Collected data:
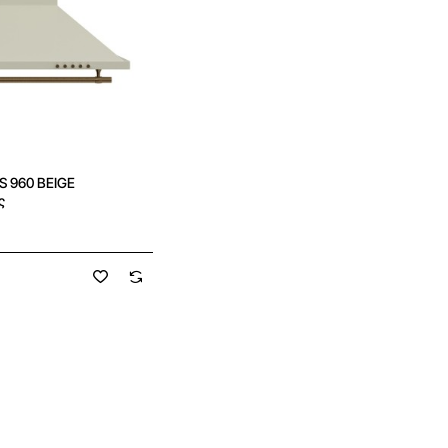
- Γκριλ
2kW
- Ανεμιστήρας
20W
- Λυχνία
15-25W
S 960 BEIGE
- Διαστάσεις
46x31x41c
ς
- Άνοιγμα πόρτας
46cm
6 Τρόποι Ψησίματος
Πάνω αντίσταση
Κάτω αντίσταση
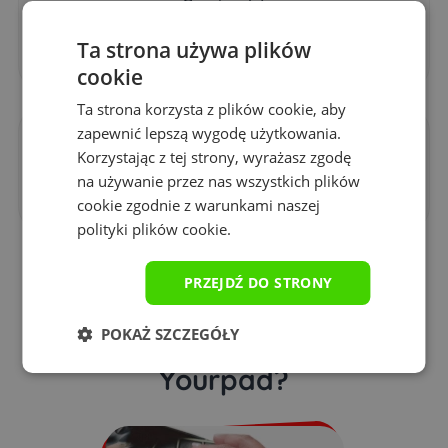
Grubość
3 mm
Ta strona używa plików
cookie
Ta strona korzysta z plików cookie, aby
zapewnić lepszą wygodę użytkowania.
Technologia druku
Korzystając z tej strony, wyrażasz zgodę
sublimacja
na używanie przez nas wszystkich plików
cookie zgodnie z warunkami naszej
polityki plików cookie.
PRZEJDŹ DO STRONY
Dlaczego warto kupić
POKAŻ SZCZEGÓŁY
podkładkę gamingową
Yourpad?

Job item:
Copy every line of text from the material above character for character, omitting the image markers.

Written response:
- Γκριλ
2kW
- Ανεμιστήρας
20W
- Λυχνία
15-25W
S 960 BEIGE
- Διαστάσεις
46x31x41c
ς
- Άνοιγμα πόρτας
46cm
6 Τρόποι Ψησίματος
Πάνω αντίσταση
Κάτω αντίσταση
Grubość
3 mm
Ta strona używa plików
cookie
Ta strona korzysta z plików cookie, aby
zapewnić lepszą wygodę użytkowania.
Technologia druku
Korzystając z tej strony, wyrażasz zgodę
sublimacja
na używanie przez nas wszystkich plików
cookie zgodnie z warunkami naszej
polityki plików cookie.
PRZEJDŹ DO STRONY
Dlaczego warto kupić
POKAŻ SZCZEGÓŁY
podkładkę gamingową
Yourpad?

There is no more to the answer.